The new House Committee measure may be gratuitous in any event, since the PCLOB is an executive branch agency and is already subject to the authority of the Director of National Intelligence to protect intelligence sources and methods, and to regulate access accordingly.
The PCLOB has recently posted a plan for its review of two counterterrorism-related activities governed by Executive Order 12333.
“The Board plans to concentrate on activities of the CIA and NSA, and to select activities that involve one or more of the following: (1) bulk collection involving a significant chance of acquiring U.S. person information; (2) use of incidentally collected U.S. person information; (3) targeting of U.S. persons; and (4) collection that occurs within the United States or from U.S. companies,” the PCLOB plan said.
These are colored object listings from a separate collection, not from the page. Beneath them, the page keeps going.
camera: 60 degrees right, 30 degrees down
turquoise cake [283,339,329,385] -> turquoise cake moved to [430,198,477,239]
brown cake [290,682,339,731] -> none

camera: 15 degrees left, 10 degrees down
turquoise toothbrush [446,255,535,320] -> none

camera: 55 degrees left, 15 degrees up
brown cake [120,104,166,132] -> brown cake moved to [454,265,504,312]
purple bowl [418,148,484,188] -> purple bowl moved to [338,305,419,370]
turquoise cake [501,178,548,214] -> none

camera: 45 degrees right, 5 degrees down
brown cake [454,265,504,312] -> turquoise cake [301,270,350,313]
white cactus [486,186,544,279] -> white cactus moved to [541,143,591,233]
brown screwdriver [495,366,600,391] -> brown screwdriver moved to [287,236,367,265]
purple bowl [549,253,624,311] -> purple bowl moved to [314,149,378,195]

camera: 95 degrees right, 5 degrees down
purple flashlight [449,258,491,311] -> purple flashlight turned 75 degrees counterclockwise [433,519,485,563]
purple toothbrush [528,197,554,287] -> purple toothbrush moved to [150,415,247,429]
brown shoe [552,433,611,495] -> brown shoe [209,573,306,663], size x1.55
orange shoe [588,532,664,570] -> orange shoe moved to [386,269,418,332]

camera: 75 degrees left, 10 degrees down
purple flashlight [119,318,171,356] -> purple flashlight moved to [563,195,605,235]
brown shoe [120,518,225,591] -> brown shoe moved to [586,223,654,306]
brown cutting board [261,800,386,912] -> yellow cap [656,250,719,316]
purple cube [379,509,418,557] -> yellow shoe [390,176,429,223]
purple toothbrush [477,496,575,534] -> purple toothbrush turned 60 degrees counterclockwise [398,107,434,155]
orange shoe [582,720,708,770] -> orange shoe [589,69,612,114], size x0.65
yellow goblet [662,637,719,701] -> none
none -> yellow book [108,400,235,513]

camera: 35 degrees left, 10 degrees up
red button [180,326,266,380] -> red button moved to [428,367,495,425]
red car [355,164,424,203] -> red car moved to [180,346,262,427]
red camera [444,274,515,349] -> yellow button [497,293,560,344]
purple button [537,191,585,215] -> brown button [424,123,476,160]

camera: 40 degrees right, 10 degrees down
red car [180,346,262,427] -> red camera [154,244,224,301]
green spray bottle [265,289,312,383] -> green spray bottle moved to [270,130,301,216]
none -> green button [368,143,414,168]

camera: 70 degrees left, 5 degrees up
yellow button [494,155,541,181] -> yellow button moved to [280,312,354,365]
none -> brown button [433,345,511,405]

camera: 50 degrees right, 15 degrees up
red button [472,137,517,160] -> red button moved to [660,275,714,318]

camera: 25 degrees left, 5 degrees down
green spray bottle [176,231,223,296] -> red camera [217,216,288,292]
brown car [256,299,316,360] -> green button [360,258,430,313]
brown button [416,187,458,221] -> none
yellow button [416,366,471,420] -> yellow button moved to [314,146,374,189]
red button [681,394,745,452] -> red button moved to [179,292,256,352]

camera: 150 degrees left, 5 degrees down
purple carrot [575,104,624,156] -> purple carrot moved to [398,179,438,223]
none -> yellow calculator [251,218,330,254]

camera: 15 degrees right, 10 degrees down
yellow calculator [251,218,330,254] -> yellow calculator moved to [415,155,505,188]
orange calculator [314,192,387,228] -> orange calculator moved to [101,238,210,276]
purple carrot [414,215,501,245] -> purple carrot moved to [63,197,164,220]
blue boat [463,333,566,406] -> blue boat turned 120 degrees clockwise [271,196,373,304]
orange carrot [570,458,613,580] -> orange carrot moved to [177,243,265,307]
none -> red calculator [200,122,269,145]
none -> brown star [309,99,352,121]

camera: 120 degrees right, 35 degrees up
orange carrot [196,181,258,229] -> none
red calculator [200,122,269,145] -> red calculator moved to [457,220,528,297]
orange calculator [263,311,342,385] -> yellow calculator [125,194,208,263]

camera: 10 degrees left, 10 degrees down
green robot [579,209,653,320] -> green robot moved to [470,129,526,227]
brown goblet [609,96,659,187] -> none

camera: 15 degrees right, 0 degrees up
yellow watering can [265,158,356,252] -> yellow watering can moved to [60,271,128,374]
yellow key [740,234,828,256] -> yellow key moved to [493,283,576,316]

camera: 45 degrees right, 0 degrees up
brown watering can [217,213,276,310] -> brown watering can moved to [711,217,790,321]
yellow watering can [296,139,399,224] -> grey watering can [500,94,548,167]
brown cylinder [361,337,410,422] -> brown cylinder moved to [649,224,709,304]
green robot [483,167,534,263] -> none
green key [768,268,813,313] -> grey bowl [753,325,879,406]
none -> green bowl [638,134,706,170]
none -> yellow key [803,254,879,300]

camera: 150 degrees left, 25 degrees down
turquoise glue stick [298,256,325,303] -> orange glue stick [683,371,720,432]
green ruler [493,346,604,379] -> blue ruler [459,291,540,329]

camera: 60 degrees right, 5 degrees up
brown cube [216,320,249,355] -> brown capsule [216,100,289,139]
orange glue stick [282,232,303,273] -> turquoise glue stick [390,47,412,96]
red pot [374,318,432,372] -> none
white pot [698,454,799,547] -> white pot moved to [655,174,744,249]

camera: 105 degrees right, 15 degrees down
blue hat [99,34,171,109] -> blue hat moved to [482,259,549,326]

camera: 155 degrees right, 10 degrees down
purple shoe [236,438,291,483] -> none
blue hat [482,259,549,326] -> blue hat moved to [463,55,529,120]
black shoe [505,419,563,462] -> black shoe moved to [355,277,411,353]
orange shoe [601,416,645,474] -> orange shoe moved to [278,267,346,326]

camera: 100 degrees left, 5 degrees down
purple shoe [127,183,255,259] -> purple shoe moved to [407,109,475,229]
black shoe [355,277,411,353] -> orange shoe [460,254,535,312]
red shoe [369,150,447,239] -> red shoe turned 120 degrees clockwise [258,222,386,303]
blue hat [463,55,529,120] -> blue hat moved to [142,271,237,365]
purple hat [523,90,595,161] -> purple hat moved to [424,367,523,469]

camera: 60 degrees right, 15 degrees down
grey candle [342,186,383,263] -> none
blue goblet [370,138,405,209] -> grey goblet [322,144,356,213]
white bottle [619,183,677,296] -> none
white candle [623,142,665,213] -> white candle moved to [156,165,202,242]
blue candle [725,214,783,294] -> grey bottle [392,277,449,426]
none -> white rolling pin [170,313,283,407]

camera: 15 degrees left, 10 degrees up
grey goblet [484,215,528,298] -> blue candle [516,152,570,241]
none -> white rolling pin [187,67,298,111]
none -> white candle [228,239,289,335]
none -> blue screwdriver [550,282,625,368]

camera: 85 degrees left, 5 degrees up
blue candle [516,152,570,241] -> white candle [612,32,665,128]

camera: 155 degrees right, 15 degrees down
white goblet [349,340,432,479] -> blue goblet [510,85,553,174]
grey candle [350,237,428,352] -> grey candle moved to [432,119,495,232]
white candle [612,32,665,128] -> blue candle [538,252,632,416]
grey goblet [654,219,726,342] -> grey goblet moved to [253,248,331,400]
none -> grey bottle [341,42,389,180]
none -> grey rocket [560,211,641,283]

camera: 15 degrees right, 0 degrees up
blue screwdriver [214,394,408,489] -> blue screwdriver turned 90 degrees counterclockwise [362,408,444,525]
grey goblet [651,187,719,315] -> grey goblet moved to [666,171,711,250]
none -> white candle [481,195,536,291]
Yesterday, Senators Dianne Feinstein and John McCain introduced an amendment to the 2016 defense authorization act “to reaffirm the prohibition on torture.” The amendment would limit interrogation techniques to those included in the unclassified Army Field Manual 2-22.3 (Appendix M). And it would require regular review of “to ensure that Army Field Manual 2-22.3 complies with the legal obligations of the United States and reflects current, evidence-based, best practices for interrogation that are designed to elicit reliable and voluntary statements and do not involve the use or threat of force.” The amendment had not yet been voted on as of yesterday.
Update: The origins of the House Intelligence Committee’s apparent animosity towards the Privacy and Civil Liberties Oversight Board were explored by Ellen Nakashima in Upset over op-ed, GOP lawmakers seek to curb privacy board, Washington Post, June 10, 2015.